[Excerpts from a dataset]
<<<<

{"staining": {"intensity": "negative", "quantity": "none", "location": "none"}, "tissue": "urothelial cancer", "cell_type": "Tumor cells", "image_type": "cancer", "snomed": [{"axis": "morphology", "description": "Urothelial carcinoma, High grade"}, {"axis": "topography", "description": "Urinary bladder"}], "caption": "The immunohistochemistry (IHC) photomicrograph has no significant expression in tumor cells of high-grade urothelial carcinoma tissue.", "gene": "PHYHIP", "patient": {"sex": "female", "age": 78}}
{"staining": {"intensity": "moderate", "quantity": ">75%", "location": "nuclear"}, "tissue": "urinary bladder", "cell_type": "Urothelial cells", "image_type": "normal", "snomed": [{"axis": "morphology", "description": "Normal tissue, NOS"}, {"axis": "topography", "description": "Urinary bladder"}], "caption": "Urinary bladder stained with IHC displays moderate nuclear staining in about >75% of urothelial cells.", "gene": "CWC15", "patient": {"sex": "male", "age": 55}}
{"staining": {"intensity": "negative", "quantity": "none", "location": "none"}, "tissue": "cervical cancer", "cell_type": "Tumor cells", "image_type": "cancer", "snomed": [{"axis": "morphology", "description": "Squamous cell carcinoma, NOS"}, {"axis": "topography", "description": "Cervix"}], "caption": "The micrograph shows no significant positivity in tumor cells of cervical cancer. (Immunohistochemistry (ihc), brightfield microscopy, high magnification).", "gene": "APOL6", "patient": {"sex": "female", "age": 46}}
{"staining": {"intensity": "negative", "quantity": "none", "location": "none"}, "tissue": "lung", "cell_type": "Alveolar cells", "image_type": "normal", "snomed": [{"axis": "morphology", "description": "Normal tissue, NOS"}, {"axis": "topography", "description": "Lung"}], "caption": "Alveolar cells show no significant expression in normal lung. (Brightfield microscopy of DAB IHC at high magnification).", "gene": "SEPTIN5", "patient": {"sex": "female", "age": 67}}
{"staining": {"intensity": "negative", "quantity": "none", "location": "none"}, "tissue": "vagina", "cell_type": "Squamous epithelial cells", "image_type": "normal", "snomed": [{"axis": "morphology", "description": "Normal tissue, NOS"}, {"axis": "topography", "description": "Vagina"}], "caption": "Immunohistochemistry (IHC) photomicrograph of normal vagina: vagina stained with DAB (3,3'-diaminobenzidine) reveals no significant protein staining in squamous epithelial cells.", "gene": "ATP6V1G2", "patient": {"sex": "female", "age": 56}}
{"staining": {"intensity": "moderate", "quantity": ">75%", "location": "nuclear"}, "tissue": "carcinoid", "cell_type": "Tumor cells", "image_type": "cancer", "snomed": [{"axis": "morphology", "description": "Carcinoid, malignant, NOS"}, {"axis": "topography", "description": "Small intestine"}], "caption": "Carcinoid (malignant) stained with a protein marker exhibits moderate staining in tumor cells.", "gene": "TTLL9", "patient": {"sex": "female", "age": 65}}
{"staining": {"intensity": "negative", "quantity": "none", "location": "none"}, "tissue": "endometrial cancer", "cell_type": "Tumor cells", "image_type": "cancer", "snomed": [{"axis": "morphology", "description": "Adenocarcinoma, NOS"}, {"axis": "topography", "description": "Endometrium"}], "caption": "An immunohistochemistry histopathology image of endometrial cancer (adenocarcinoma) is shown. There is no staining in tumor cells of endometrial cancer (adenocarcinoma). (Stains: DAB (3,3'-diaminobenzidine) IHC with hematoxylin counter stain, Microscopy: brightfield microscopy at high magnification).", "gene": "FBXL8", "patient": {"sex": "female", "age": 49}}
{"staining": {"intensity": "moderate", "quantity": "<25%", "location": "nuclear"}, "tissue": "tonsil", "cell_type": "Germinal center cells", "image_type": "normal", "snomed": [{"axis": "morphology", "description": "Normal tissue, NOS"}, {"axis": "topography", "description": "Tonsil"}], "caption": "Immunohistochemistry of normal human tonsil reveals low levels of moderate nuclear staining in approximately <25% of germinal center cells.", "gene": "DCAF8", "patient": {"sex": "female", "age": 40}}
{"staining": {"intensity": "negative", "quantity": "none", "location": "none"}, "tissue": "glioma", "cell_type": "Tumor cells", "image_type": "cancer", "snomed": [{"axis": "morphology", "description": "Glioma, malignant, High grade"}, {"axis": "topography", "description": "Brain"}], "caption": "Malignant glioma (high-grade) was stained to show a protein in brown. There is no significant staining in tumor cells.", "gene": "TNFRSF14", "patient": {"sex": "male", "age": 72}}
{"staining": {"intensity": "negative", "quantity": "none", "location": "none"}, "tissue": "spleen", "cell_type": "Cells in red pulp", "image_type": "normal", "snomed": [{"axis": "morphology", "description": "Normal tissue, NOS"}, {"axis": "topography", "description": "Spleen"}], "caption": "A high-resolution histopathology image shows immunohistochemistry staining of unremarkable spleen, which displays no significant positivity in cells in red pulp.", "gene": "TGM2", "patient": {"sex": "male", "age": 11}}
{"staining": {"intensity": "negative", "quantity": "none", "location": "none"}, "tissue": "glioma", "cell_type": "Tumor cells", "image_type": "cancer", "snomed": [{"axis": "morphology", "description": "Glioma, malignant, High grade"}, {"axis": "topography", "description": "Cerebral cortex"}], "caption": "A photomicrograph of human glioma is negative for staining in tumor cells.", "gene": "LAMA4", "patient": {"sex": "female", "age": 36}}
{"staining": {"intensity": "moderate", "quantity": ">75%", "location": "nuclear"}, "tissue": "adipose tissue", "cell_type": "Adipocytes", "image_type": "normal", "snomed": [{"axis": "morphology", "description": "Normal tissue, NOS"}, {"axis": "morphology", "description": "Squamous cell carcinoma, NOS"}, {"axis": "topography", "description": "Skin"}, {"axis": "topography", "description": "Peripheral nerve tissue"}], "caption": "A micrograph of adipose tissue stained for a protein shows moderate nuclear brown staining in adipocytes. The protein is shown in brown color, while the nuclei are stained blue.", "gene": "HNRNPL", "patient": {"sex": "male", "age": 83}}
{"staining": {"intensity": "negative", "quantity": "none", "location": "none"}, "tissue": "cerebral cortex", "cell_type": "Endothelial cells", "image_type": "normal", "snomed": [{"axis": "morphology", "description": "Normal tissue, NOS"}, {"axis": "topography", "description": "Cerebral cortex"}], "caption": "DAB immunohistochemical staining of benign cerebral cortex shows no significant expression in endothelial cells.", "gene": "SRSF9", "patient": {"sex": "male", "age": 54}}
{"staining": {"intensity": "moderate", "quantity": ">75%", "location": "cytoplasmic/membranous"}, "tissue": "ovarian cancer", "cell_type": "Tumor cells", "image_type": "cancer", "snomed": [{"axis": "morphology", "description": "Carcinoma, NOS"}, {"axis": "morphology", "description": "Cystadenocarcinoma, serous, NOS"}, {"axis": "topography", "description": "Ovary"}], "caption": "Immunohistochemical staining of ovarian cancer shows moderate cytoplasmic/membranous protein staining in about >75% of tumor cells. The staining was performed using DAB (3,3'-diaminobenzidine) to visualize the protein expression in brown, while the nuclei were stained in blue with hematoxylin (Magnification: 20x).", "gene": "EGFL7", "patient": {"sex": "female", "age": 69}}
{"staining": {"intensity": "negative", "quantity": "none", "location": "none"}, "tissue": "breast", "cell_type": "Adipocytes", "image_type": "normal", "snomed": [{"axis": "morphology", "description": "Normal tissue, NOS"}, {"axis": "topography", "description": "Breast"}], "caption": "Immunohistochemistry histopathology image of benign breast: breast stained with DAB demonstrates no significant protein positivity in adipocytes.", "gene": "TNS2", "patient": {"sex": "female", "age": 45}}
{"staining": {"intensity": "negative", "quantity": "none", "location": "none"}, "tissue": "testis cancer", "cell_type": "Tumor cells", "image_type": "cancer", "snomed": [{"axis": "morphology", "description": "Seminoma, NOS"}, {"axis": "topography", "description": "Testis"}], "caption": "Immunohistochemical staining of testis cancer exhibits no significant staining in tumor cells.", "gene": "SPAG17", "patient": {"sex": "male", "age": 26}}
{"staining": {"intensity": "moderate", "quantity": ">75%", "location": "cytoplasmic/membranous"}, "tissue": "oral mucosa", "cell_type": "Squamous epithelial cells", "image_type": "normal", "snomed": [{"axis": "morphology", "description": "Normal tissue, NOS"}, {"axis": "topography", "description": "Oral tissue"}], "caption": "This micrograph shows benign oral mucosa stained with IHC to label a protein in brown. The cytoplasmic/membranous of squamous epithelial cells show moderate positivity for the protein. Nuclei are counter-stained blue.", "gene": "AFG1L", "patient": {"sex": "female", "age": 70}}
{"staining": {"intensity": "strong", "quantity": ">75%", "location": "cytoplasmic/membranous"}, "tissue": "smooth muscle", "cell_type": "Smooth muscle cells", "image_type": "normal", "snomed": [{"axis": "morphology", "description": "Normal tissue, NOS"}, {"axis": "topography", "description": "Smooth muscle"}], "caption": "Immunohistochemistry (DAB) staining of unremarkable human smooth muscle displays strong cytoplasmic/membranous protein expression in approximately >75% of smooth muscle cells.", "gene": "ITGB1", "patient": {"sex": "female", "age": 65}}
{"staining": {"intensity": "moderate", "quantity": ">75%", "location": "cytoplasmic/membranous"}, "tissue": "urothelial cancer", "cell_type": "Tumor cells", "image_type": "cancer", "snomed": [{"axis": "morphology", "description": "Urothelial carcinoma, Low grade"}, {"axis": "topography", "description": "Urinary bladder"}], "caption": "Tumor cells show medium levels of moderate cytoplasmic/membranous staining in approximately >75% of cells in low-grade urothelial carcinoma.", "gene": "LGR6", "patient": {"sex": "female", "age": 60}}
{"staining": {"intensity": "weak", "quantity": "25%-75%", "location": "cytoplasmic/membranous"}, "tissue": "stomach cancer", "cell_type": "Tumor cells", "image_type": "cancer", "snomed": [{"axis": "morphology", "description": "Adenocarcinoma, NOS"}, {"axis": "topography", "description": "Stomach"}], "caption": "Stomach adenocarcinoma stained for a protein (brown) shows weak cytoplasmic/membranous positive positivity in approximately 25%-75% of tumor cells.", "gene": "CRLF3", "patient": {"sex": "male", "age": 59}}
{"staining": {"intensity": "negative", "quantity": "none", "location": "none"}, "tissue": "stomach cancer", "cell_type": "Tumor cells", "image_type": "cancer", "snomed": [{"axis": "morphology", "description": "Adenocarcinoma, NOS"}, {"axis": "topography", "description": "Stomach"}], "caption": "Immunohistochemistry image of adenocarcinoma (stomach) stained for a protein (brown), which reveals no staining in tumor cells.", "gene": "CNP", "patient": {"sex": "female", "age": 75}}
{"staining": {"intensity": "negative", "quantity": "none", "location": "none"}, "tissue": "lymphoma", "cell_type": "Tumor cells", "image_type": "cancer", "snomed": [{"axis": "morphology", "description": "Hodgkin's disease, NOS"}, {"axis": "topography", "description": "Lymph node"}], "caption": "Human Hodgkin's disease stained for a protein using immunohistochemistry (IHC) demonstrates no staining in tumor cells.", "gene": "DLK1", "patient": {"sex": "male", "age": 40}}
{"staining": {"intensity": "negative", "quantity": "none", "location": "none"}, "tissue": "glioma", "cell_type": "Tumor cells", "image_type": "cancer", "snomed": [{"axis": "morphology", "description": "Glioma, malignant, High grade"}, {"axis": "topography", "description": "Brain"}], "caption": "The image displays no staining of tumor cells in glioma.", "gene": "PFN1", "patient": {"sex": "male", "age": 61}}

>>>>

:: Exercise details ::
Will you return exactly the lines above from the one with "micrograph of adipose" down to the one with "staining of benign", counting both as part of the range?

:: Response for this exercise ::
{"staining": {"intensity": "moderate", "quantity": ">75%", "location": "nuclear"}, "tissue": "adipose tissue", "cell_type": "Adipocytes", "image_type": "normal", "snomed": [{"axis": "morphology", "description": "Normal tissue, NOS"}, {"axis": "morphology", "description": "Squamous cell carcinoma, NOS"}, {"axis": "topography", "description": "Skin"}, {"axis": "topography", "description": "Peripheral nerve tissue"}], "caption": "A micrograph of adipose tissue stained for a protein shows moderate nuclear brown staining in adipocytes. The protein is shown in brown color, while the nuclei are stained blue.", "gene": "HNRNPL", "patient": {"sex": "male", "age": 83}}
{"staining": {"intensity": "negative", "quantity": "none", "location": "none"}, "tissue": "cerebral cortex", "cell_type": "Endothelial cells", "image_type": "normal", "snomed": [{"axis": "morphology", "description": "Normal tissue, NOS"}, {"axis": "topography", "description": "Cerebral cortex"}], "caption": "DAB immunohistochemical staining of benign cerebral cortex shows no significant expression in endothelial cells.", "gene": "SRSF9", "patient": {"sex": "male", "age": 54}}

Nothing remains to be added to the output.